Children complete 24 20-second preferential looking trials per session; families are encouraged to complete 15 sessions within 2 months. Parents complete a short mood survey and go through some instructions before the preferential looking portion. They’re asked to hold their children looking over their shoulders during this portion to avoid parental bias. Parents can end the study at any point and skip to the post-study survey.
Each trial begins with an object intro (video of Kim saying “Look, this is a …”) and demonstrating use of an object – e.g. biting into an apple, putting on hand lotion, drawing with a marker, eating with a spoon) that lasts about 5 seconds.
This is intended as an attention-getter to re-orient children towards the center, while in principle reinforcing that the object in question is not an agent and should be expected to follow normal physical laws.
Then, two events involving that object are shown simultaneously, one on the left and one on the right, looping for 24s (event videos range from about 2-5s). Events always show the same object, same camera angle, same background, with a difference only in the “outcome.” Event types are shown in the table below; each concept is presented 4-6 times, with 2-3 repetitions of each event type. Although events are short, they loop continuously for 20s. Realtime events are shown so that “expected” events are at natural speeds, and not potentially seen as violating physical principles due to happening too slowly.

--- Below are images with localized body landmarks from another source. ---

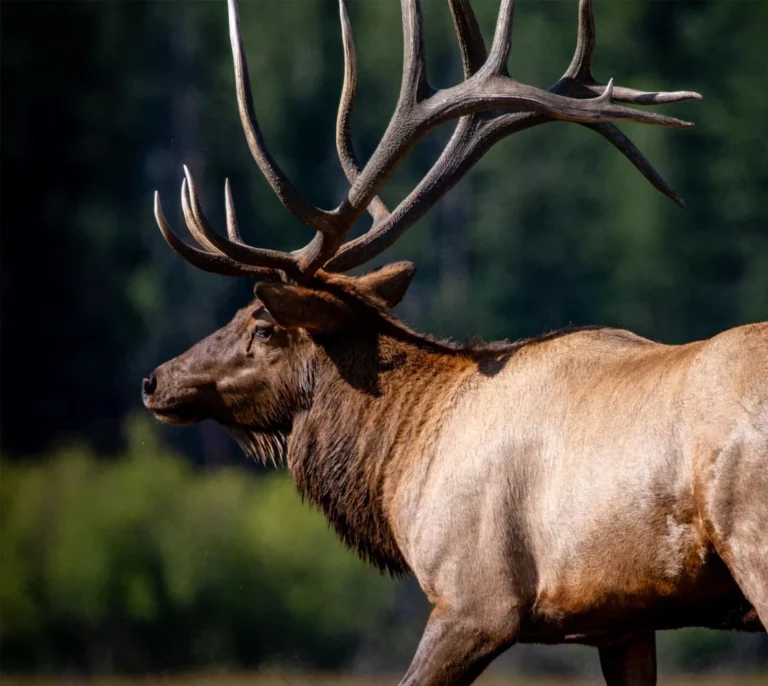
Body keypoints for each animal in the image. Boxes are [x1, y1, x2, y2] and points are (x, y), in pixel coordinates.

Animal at [144, 0, 768, 684]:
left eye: (262, 323)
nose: (155, 379)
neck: (402, 462)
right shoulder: (622, 621)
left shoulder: (476, 601)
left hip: (754, 543)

Parents can pause individual trials. If they pause during the intro, they just start over upon restarting. If they pause during the test (up to one time per trial) they restart from the intro, but then the left and right test videos are switched for the test phase.
(See below for descriptions of these trial types.) Trials cycle through gravity, inertia+calibration, support, and control (same/salience) pairings during a session; the order of these concepts is chosen from a list and changed (cycling through a list of orders) each session. There are six videos shown in each category in total.
Within each category, objects are assigned to comparison types (e.g. “apple” assigned to “table, down vs. up”) by choosing from a list of acceptable mappings, again incremented per session. (The first session value was selected randomly from the first six options initially [by accident], and is now selected from all possible mappings.)
There are six possible comparisons for the stay and fall events; three comparisons are assigned to stay and three to fall, with the selection again cycling through a random list of such assignments per session. Left/right placement, horizontal flipping of the left and right events, camera angles, and backgrounds are chosen randomly with the constraint that half of the ‘more probable’ events are on the left within each category. Calibration trials (grouped with inertia videos for purposes of assigning object intros) are placed at trials 3 and 6, so that they are always available for kids who completed enough trials for the session to be included (and so that if there are differences in coding quality across trials, we’re not excluding on the basis of when calibration happened).
Object is rolled/slid off a table and continues down, horizontal, or up.
Object in hand is tossed down, falls UP, tossed up, falls DOWN.
Object is placed in center of ramp and released to roll down or up.
Object rolls from one side of screen and stops in the middle, then re-starts on its own, or by a hand.
Object rolls/slides from one side of the screen and collides with a barrier, or takes the same trajectory colliding against no bairrier.
An object is placed (mostly on/slightly on/next to/near) on a cabinet and immediately falls.
An object is placed (mostly on/slightly on/next to/near) on a cabinet and stays there.
Distinguishable but similar physically-possible human actions on objects, like rotating an object about one axis vs. another
Physically-possible human actions on objects, some more interesting, like flipping a spoon vs. slowly extending it or erasing a drawing vs. an empty board.